Foreign Investor Rule #1: A foreign partner must obtain an Individual Taxpayer Identification Number from the Internal Revenue Service. This number must be used on all tax forms and will assure the correct application of withholding taxes.
Income from foreign partners can be treated in one of two ways. Real estate investments by foreign investors can be held as portfolio investments and considered investment income described as fixed and determinable annual or periodic income. Included in this category are dividends, interest, gains, rents, and royalties unless specifically exempt under the Internal Revenue Code. This type of investment income is generally taxed at the flat rate of 30% on the gross revenues, without reduction for expenses.

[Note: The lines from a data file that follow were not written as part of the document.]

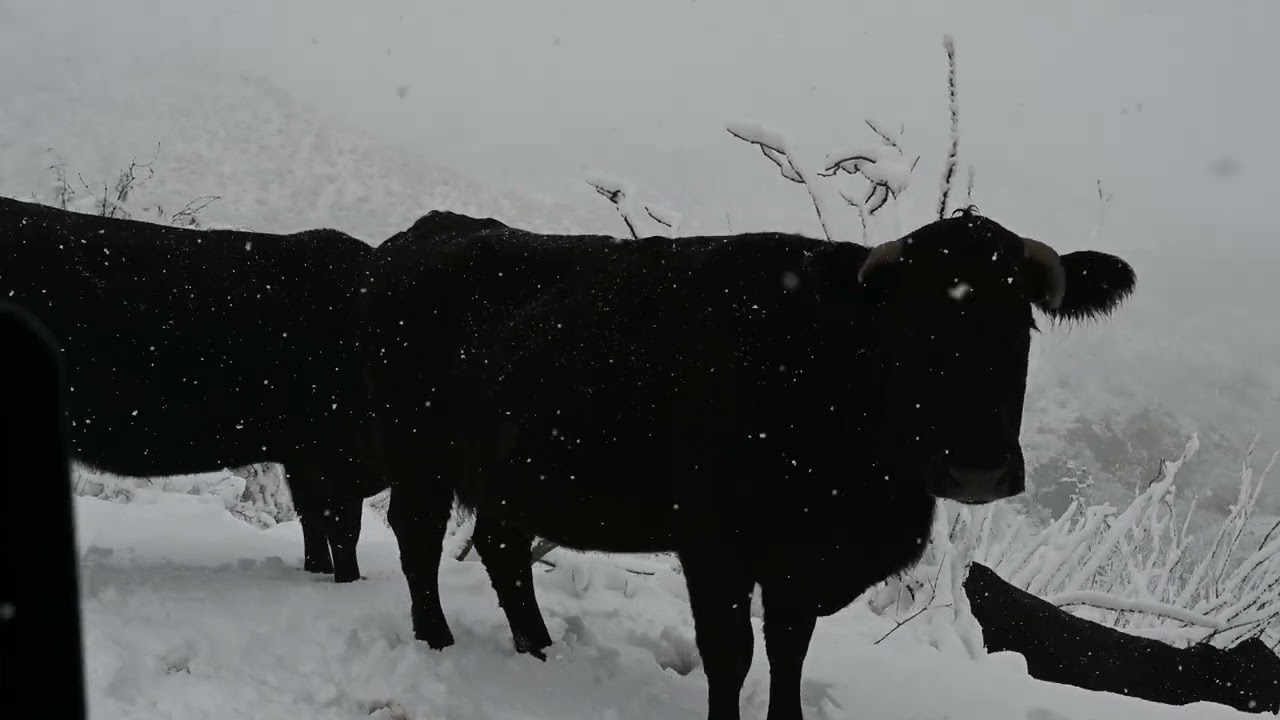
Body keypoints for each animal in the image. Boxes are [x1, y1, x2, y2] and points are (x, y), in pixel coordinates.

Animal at [0, 195, 384, 583]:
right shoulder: (336, 450)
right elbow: (342, 530)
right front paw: (349, 582)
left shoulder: (303, 454)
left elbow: (314, 522)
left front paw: (317, 573)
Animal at [361, 207, 1136, 720]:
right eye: (909, 324)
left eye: (1024, 322)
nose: (976, 469)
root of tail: (431, 228)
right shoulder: (716, 541)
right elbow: (730, 652)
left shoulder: (802, 560)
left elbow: (789, 651)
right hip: (420, 455)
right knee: (418, 535)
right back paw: (436, 636)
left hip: (512, 476)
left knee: (500, 545)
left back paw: (540, 649)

However, when income allocated from the limited partnership is effectively connected with a trade or business within the U.S., the income is taxed to the nonresident alien partner at the graduated U.S. tax rates, on a net basis, after deducting all expenses and allowances. In order to take advantage of this strategy and be considered as actively engaged in a U.S. trade or business, the partner's level of involvement with the activity generally must be considerable, continuous and regular.

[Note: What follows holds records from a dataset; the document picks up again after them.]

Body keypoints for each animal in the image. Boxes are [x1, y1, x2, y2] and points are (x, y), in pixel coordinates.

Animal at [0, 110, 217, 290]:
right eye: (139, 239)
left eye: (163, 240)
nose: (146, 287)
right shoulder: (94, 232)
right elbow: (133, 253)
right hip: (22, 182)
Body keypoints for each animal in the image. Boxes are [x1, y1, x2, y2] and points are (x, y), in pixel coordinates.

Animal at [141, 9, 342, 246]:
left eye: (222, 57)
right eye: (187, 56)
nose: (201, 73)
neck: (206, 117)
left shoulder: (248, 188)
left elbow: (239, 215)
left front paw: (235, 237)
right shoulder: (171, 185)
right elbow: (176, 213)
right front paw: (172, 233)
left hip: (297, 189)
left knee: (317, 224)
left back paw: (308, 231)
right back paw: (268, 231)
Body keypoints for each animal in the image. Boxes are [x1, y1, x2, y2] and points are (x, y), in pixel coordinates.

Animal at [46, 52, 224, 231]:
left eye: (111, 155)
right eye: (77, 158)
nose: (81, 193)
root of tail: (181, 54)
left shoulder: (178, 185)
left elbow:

To alleviate the harsh tax treatment of rental income, foreign individuals can take advantage of the provisions of the Internal Revenue Code permitting foreign investors to make an election to treat investments in U.S. real property as trade or businesses. By making this election, the net income is taxed rather than the gross income, saving the taxpayer significant tax dollars. The election applies to all income from U.S. real property that is not already effectively connected with a U.S. trade or business and, once made, the election is effective for all subsequent years and can only be revoked with the consent of the IRS.
Foreign Investor Rule # 2: Save taxes by electing to treat U.S. property as effectively connected to a trade or business; attach the appropriate statement to a timely filled income tax return that reports income from U.S. real property.
The tax treatment for foreign investors becomes somewhat more complicated when we look at tax withholding, a frequently misunderstood but extremely important area. The payor of investment income to a foreign investor is required to withhold U.S. income tax at the rate of 30%, unless a reduced rate or exemption under a tax treaty applies.
When a limited partnership has effectively connected income allocable to a foreign partner, the partnership is required to withhold tax on that partner's distributive share of the net income. The amount of the withholding tax is calculated at the highest rate of U.S. tax to which each foreign partner is subject. For corporate partners the rate is 35%; for individual partners and other partnerships the rate is 39.6%. Since tax is withheld at the highest U.S. tax rate, most partners will be due a refund when filing their U.S. income tax return.
Foreign Investor Rule #3: In order to take advantage of a potential tax refund, foreign individuals must file Form 1040NR.
However, if a resident of a foreign country is entitled to reduced rates of, or exemption from, tax under a tax treaty between their country and the United States, they must notify the payor of the income, known as the withholding agent.
Foreign Investor Rule #4: A foreign person who receives U.S. income subject to withholding must provide IRS Form W-8BEN to the withholding agent.
Besides federal income tax, the partnership and each partner may be responsible for state income taxes on the partnership income. Depending on the state where the real property is located, the individual partners or the limited partnership acting on behalf of the partners pay state income taxes.